Adair said the right things and was referred to Wills’ widow. After hearing Adair’s movie pitch, she was willing to give a green light — with a stipulation. She wanted to see a Hollywood connection.

Adair said he knew two people in Los Angeles at the time. He and his wife trekked to California to meet with a producer, Jimmy Nelson. The producer said he was looking for a project for James Guercio, a music industry figure (produced early Chicago albums) who aspired to be a film director. But in the meantime, how will you two folks from Texas pay the bills?

Adair indicated it would be easy for his wife, Sandra, to find work because she was a film editor. He was proven right: A frequent Richard Linklater collaborator, Sandra was nominated for an Academy Award for her work on the 2014 film “Boyhood.”

But what could Adair do? Nelson said director James Bridges was making a movie in Texas. Maybe Adair could be a dialect coach? The movie was “Urban Cowboy.” From that sprang other jobs as a dialect coach and dialogue coach.

“I would have never gotten the first job in the film industry if we hadn’t gone out there with the Bob Wills project,” he said.

Adair contributed to the legacy of Bob Wills by making a documentary film, “Faded Love.” He described it as a tribute to Wills and the Texas Playboys.

Prompt:
Quote the text about Adair and the Bob Wills film, starting with "Adair said he" and going on through "and dialogue coach.". Rely only on the text about Adair and the Bob Wills film, not on the data.

Material supplied:
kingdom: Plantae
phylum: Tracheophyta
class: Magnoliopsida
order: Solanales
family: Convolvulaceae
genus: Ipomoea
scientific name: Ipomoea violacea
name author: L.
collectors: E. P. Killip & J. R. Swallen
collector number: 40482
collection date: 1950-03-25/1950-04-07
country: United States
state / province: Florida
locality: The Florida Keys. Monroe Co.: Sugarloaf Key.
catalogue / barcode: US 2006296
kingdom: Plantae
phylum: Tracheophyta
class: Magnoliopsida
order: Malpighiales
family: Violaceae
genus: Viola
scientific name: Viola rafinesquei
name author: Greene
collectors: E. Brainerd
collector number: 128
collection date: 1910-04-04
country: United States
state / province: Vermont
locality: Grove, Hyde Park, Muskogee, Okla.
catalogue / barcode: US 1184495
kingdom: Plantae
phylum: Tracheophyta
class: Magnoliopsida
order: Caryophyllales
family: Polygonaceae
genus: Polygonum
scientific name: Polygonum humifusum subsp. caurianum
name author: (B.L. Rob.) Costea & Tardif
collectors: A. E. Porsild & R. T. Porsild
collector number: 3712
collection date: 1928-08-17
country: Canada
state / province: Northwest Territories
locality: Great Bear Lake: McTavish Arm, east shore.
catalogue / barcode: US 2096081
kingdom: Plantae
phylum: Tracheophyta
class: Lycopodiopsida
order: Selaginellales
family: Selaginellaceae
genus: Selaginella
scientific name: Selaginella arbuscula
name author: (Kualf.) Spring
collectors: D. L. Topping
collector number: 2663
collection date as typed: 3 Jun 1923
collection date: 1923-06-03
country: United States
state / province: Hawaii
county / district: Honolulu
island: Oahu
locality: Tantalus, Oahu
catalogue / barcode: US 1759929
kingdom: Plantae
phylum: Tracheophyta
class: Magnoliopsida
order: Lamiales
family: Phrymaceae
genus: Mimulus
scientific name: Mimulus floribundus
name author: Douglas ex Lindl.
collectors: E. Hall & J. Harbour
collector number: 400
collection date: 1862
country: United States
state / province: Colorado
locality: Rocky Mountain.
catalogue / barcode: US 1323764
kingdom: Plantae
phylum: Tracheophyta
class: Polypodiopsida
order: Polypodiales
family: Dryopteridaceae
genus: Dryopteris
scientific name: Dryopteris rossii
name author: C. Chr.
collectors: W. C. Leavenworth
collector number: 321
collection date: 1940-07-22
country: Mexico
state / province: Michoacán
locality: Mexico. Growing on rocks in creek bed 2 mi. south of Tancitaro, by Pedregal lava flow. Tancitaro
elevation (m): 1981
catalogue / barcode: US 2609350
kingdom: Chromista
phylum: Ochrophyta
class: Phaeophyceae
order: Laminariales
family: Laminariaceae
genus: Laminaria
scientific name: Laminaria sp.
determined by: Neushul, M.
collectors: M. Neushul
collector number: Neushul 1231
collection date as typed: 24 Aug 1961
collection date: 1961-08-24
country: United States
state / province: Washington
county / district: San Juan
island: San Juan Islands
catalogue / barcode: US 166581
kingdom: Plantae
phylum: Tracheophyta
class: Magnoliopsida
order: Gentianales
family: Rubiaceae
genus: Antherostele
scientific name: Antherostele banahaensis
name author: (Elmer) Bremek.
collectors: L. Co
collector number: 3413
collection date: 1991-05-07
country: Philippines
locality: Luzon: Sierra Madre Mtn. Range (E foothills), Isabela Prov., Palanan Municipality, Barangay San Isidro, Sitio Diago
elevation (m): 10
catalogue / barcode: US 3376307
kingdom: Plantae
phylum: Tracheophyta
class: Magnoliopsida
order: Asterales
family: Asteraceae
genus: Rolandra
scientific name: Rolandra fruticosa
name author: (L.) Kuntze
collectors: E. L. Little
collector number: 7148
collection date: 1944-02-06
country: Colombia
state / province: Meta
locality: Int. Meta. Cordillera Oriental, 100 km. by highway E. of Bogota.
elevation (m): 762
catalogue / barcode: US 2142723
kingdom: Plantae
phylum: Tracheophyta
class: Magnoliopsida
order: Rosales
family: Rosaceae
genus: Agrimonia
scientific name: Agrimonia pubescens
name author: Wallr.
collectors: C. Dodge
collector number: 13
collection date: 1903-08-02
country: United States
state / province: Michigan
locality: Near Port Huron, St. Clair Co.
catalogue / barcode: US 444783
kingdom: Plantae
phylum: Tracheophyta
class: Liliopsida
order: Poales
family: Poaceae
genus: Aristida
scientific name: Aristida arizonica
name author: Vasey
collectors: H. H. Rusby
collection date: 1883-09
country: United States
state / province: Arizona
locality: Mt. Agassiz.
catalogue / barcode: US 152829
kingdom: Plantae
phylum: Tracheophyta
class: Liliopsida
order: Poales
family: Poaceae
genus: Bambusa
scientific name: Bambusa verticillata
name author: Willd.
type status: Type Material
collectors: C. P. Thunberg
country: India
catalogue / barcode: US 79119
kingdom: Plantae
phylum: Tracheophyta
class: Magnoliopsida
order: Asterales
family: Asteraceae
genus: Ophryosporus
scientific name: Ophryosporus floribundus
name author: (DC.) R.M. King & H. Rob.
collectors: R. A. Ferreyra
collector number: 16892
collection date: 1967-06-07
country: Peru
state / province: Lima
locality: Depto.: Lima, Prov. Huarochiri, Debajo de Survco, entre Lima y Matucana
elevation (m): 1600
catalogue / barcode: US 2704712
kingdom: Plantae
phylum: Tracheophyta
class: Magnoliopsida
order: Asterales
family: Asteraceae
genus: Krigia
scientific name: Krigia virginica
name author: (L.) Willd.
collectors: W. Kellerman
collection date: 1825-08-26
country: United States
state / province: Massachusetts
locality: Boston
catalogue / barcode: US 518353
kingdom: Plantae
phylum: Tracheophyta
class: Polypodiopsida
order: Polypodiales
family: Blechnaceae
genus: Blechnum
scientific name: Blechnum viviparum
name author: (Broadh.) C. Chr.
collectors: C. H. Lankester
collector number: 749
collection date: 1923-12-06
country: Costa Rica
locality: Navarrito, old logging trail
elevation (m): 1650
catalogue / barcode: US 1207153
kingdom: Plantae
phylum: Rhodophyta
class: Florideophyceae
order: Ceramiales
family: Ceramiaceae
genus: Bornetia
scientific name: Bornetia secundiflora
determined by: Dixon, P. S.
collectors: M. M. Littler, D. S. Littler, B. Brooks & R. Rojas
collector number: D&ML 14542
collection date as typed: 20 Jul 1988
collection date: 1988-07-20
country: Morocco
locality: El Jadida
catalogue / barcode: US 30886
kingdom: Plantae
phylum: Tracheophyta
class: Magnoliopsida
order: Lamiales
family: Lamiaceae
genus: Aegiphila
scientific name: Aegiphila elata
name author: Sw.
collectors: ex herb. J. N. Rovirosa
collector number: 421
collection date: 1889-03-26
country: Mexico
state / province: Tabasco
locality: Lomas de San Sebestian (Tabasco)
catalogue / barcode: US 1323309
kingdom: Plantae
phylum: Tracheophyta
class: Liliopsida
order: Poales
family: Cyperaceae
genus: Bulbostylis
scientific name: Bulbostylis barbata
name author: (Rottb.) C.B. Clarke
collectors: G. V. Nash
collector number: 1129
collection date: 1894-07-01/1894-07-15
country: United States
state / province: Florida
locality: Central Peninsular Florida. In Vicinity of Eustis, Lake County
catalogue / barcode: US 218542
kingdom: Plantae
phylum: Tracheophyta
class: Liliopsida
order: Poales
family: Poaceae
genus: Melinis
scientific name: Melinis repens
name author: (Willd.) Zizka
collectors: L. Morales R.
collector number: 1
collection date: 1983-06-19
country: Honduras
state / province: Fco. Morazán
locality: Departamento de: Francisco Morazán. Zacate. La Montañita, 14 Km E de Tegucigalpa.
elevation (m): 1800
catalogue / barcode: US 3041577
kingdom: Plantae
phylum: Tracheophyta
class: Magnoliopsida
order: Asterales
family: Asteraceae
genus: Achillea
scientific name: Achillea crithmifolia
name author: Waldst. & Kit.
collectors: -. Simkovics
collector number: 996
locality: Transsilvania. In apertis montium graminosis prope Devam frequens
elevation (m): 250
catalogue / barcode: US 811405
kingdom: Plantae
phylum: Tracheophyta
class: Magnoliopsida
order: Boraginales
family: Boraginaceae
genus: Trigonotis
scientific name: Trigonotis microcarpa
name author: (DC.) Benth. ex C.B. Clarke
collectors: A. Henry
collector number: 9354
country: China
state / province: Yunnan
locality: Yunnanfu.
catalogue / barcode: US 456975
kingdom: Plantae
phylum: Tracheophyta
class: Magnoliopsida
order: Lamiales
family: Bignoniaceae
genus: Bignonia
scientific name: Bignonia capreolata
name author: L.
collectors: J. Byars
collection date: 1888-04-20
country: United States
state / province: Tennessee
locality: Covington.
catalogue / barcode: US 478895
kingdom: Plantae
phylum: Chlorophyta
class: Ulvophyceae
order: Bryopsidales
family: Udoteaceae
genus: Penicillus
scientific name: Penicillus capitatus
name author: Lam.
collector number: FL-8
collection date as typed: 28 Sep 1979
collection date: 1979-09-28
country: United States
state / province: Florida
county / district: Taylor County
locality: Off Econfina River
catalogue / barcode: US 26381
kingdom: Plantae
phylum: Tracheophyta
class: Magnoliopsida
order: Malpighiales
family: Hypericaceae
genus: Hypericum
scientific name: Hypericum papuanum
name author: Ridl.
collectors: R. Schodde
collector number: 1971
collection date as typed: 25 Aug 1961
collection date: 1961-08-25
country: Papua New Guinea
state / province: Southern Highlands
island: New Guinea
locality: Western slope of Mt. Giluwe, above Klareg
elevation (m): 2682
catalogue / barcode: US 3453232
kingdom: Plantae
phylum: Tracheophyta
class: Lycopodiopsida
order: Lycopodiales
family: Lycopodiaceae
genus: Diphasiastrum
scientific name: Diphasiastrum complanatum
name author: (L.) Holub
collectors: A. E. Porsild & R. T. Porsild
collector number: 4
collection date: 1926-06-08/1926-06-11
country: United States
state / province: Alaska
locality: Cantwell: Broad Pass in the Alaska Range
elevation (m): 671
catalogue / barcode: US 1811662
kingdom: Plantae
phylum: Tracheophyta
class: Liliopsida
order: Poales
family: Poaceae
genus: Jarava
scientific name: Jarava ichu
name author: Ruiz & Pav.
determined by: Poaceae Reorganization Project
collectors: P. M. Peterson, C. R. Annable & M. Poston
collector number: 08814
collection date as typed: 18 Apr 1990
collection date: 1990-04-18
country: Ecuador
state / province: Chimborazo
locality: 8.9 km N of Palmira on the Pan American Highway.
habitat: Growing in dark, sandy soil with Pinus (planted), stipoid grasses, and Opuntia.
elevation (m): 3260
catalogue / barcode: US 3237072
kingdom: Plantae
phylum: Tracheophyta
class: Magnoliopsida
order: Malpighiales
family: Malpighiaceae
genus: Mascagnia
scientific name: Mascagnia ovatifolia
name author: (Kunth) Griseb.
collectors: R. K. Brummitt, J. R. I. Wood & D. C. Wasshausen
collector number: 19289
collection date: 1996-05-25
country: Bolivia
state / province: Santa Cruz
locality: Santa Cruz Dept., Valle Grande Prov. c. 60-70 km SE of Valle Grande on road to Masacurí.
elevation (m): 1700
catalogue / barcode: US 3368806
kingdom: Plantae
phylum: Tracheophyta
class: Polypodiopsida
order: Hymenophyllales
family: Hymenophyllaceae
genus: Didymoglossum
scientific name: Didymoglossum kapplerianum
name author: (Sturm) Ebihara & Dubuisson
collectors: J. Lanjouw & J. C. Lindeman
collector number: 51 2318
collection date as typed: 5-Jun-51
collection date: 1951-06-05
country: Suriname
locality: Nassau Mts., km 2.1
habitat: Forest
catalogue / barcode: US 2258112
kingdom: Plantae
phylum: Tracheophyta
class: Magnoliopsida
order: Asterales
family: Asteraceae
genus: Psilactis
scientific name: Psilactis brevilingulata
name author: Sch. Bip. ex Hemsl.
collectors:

Result:
Adair said he knew two people in Los Angeles at the time. He and his wife trekked to California to meet with a producer, Jimmy Nelson. The producer said he was looking for a project for James Guercio, a music industry figure (produced early Chicago albums) who aspired to be a film director. But in the meantime, how will you two folks from Texas pay the bills?

Adair indicated it would be easy for his wife, Sandra, to find work because she was a film editor. He was proven right: A frequent Richard Linklater collaborator, Sandra was nominated for an Academy Award for her work on the 2014 film “Boyhood.”

But what could Adair do? Nelson said director James Bridges was making a movie in Texas. Maybe Adair could be a dialect coach? The movie was “Urban Cowboy.” From that sprang other jobs as a dialect coach and dialogue coach.